Resulta que por una avería en el metro, los viajeros eran recogidos en una parada de bus situada en la carretera, junto a la estación, y trasladados a otra estación, donde volvían a subir al tren. Como todo el mundo sabe, en un autobús caben bastantes menos personas que en un tren. No puedo hacer el cálculo exacto porque no tengo ganas, pero muchas menos. Así que la carretera parecía la frontera entre Pakistán y Afganistán. Y en ella esperaban, mezclados entre la multitud, dos minusválidos en sus sillas de ruedas, se se iban quedando en tierra una y otra vez, en unos casos porque los autobuses no tenían dispositivos para que subieran, y en otros, porque lo tenían estropeado.

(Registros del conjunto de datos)
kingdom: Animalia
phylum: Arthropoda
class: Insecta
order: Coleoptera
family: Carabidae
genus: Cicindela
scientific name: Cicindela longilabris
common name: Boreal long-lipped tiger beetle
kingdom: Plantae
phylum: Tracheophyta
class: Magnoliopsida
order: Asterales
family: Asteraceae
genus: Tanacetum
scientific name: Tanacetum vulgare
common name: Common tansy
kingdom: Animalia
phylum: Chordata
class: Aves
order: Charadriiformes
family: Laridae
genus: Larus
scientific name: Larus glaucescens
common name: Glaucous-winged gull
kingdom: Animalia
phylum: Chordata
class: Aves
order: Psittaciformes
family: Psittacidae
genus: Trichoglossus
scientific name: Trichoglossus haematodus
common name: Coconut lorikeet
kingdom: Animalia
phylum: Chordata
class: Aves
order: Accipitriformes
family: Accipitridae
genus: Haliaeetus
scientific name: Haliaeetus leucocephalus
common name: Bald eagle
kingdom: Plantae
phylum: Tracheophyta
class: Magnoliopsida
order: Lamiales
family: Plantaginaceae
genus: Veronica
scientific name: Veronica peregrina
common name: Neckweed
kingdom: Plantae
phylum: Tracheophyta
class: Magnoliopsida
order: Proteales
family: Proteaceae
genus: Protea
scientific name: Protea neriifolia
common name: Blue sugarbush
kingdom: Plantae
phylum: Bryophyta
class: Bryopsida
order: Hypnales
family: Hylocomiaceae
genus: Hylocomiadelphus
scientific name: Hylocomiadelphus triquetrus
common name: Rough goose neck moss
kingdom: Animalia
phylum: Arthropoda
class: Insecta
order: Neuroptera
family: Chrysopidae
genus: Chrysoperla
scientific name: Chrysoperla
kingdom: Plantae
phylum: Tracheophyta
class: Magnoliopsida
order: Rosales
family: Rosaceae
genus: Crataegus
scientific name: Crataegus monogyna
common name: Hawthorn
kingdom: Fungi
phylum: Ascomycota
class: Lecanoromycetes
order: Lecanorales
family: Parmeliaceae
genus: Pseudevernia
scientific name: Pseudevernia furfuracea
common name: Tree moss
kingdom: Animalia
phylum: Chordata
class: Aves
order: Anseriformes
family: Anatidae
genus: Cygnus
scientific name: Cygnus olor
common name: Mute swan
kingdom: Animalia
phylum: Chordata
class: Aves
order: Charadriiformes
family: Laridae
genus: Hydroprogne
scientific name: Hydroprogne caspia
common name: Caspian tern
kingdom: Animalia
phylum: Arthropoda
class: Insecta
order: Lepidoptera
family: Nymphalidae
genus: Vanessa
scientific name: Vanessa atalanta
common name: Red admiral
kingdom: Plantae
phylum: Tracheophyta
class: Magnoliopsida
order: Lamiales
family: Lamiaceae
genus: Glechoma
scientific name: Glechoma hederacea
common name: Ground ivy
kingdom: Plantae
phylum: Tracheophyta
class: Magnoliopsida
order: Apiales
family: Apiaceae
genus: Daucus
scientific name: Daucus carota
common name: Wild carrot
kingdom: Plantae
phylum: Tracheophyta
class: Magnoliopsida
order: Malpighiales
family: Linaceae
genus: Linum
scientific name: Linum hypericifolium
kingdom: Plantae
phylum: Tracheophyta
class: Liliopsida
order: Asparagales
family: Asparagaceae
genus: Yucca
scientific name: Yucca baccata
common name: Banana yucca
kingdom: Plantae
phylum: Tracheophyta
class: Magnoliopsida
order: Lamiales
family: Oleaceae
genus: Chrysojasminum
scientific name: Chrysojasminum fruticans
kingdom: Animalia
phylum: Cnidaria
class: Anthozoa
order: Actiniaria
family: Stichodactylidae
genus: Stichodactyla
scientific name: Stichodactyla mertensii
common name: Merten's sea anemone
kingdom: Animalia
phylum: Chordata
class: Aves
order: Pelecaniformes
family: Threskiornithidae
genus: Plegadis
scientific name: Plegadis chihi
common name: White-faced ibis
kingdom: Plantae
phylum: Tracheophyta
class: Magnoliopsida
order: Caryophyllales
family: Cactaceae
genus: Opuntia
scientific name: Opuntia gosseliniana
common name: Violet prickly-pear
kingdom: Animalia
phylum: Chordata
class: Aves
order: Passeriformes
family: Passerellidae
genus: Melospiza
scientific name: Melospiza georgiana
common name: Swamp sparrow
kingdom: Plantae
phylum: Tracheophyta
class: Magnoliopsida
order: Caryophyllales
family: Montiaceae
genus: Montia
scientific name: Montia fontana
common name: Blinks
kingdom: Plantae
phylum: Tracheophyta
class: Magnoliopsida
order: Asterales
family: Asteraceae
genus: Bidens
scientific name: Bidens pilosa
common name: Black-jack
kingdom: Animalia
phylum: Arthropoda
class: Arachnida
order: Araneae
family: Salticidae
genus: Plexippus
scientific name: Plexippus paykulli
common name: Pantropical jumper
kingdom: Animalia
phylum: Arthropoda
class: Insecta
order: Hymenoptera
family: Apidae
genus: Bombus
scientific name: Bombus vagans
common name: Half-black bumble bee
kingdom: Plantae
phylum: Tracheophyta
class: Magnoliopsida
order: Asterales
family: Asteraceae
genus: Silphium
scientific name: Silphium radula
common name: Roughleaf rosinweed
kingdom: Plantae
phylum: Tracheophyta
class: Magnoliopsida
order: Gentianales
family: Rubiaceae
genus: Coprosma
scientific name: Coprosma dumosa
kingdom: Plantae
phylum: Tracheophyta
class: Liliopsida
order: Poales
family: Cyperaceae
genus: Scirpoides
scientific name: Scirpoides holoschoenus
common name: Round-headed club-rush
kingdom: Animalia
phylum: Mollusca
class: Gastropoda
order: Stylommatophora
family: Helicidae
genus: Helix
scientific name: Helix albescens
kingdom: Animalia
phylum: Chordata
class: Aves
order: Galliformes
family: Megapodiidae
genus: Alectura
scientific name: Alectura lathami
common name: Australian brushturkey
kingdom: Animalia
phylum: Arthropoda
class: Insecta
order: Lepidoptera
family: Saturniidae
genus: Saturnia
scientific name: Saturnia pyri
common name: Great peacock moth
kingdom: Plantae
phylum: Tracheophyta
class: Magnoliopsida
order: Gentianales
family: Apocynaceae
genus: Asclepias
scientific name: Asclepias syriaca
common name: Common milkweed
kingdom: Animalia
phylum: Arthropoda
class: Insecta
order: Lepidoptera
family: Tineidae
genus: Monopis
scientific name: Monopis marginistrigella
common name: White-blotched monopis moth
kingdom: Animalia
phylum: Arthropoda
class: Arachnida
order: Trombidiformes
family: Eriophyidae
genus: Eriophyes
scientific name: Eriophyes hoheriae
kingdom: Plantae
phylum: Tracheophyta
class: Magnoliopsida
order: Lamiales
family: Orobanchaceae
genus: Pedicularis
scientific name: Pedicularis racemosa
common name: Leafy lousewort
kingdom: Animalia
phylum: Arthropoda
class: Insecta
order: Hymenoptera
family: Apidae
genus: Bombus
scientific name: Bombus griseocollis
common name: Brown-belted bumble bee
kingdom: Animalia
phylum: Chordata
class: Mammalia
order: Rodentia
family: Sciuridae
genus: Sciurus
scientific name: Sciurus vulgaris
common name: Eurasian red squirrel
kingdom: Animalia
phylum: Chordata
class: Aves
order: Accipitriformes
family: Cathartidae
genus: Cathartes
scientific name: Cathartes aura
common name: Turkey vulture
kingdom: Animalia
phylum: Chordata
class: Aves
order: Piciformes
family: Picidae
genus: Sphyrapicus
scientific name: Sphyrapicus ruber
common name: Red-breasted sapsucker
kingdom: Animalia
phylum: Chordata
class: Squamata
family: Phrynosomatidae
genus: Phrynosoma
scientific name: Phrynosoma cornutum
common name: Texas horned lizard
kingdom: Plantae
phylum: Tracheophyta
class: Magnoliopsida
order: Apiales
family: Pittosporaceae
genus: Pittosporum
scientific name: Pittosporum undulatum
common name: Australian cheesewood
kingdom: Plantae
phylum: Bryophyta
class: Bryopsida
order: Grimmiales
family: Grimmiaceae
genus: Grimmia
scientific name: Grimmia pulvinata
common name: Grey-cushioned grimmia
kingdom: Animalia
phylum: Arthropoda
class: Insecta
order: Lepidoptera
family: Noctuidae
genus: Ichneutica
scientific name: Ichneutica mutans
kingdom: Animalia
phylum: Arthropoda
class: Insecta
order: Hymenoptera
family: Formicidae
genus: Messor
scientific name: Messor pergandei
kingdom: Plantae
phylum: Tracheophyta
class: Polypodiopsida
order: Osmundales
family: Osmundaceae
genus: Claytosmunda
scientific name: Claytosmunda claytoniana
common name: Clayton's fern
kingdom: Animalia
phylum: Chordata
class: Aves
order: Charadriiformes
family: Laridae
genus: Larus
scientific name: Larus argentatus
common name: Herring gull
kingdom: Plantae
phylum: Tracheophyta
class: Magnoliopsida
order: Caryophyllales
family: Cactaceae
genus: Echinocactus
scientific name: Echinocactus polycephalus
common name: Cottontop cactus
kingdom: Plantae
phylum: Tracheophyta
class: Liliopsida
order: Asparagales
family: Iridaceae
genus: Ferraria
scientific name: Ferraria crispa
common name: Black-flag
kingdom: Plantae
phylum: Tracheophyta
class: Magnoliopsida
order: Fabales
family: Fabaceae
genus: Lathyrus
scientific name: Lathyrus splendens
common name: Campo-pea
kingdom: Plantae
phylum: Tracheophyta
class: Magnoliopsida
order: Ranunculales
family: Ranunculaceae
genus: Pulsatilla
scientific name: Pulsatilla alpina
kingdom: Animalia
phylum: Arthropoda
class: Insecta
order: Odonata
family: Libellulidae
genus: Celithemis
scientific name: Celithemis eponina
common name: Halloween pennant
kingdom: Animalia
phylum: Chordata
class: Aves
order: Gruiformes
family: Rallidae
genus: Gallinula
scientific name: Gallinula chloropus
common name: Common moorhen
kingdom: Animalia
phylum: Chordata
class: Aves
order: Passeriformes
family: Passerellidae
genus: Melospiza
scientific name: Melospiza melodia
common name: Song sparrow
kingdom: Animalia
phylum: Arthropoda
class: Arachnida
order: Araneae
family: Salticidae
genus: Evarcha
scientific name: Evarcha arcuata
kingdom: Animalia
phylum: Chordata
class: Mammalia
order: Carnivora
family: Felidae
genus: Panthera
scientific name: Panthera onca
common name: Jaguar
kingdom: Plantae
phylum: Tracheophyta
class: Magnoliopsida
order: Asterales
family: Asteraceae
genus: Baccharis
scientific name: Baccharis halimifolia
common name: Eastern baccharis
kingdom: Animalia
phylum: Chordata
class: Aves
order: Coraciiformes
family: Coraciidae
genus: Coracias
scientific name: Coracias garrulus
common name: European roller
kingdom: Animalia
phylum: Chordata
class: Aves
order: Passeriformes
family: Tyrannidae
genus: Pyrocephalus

• [Tarea pendiente A]:
Reescribe el fragmento del texto sobre la avería del metro que va desde "Resulta que por" hasta "lo tenían estropeado.", cambiando "tren" por "tranvía".
• [Tarea pendiente B]:
Según el texto sobre la avería del metro, ¿dónde se recogía a los viajeros?

• [Respuesta A]:
Resulta que por una avería en el metro, los viajeros eran recogidos en una parada de bus situada en la carretera, junto a la estación, y trasladados a otra estación, donde volvían a subir al tranvía. Como todo el mundo sabe, en un autobús caben bastantes menos personas que en un tranvía. No puedo hacer el cálculo exacto porque no tengo ganas, pero muchas menos. Así que la carretera parecía la frontera entre Pakistán y Afganistán. Y en ella esperaban, mezclados entre la multitud, dos minusválidos en sus sillas de ruedas, se se iban quedando en tierra una y otra vez, en unos casos porque los autobuses no tenían dispositivos para que subieran, y en otros, porque lo tenían estropeado.

• [Respuesta B]:
En una parada de bus situada en la carretera, junto a la estación.